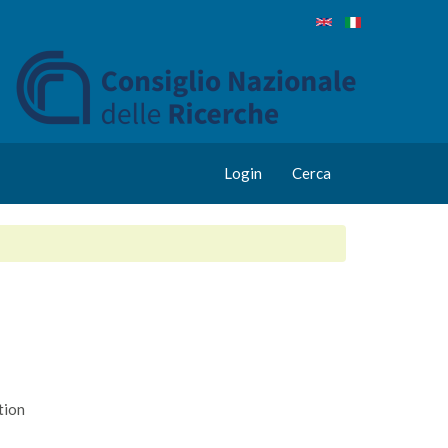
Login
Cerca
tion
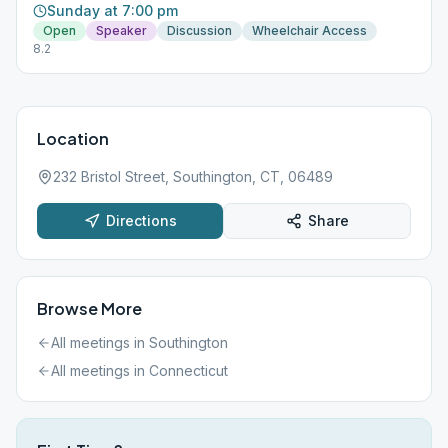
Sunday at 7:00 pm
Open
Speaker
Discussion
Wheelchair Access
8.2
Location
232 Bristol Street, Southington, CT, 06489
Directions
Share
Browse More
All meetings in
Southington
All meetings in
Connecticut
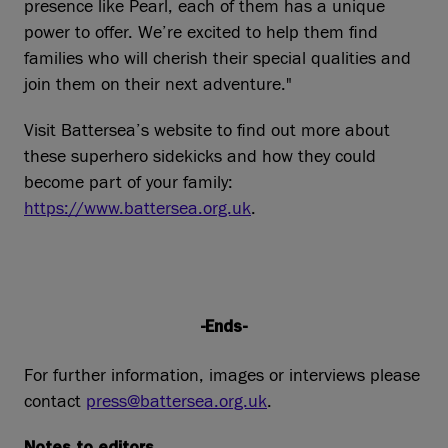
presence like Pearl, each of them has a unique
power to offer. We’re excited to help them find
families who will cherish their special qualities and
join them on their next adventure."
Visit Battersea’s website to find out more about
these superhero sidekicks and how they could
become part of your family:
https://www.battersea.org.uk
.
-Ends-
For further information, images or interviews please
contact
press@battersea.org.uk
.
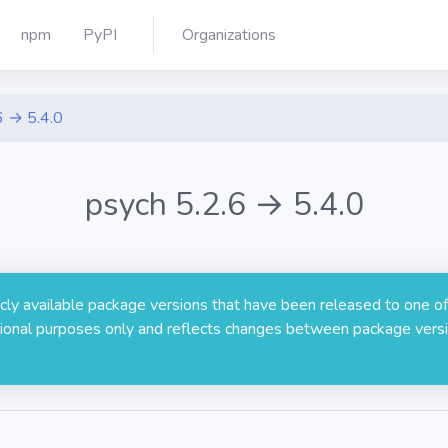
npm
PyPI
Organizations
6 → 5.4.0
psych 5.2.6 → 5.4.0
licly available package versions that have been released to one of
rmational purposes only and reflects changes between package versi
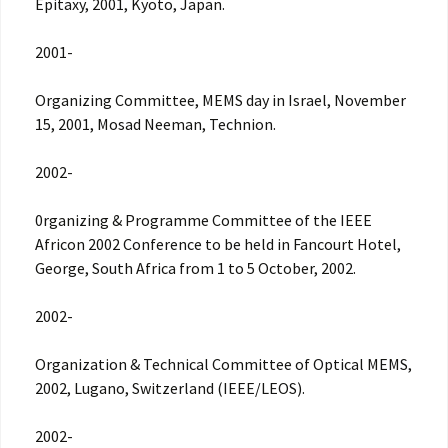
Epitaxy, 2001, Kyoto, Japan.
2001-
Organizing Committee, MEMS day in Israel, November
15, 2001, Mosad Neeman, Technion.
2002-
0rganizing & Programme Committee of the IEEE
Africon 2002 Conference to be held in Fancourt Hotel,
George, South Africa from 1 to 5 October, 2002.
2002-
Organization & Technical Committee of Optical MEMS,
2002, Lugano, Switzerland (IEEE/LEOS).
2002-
————————
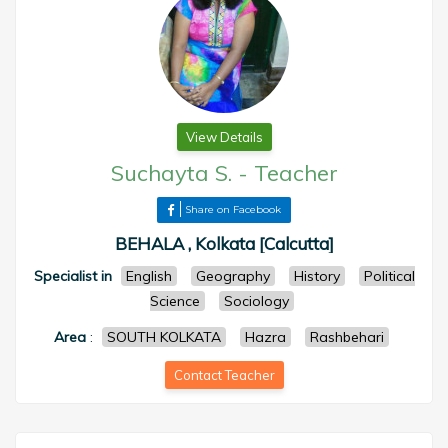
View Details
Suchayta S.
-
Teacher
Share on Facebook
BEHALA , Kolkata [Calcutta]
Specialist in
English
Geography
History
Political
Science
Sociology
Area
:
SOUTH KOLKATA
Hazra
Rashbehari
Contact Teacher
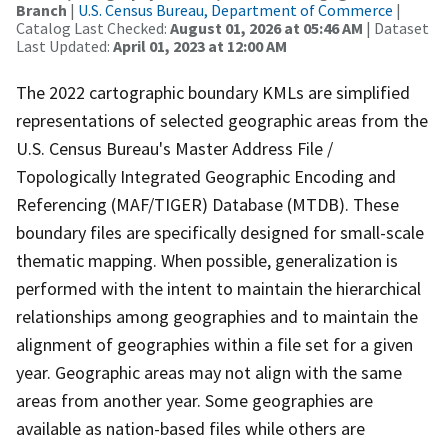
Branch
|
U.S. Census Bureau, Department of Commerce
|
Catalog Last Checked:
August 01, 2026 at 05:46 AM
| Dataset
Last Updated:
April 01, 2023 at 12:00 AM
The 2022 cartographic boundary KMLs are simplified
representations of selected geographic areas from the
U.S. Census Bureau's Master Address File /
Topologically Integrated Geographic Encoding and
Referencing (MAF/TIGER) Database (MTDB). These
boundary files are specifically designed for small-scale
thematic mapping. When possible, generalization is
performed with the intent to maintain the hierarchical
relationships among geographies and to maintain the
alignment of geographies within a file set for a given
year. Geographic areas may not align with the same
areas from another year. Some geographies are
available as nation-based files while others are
————————
- _What is needed_
Reproduce the lines above beginning at the line that contains "232 Bristol Street, Southington, CT, 06489" and ending at the line that contains "families who will". No pictures.

- _Solution for this problem_
232 Bristol Street, Southington, CT, 06489
Directions
Share
Browse More
All meetings in
Southington
All meetings in
Connecticut
presence like Pearl, each of them has a unique
power to offer. We’re excited to help them find
families who will cherish their special qualities and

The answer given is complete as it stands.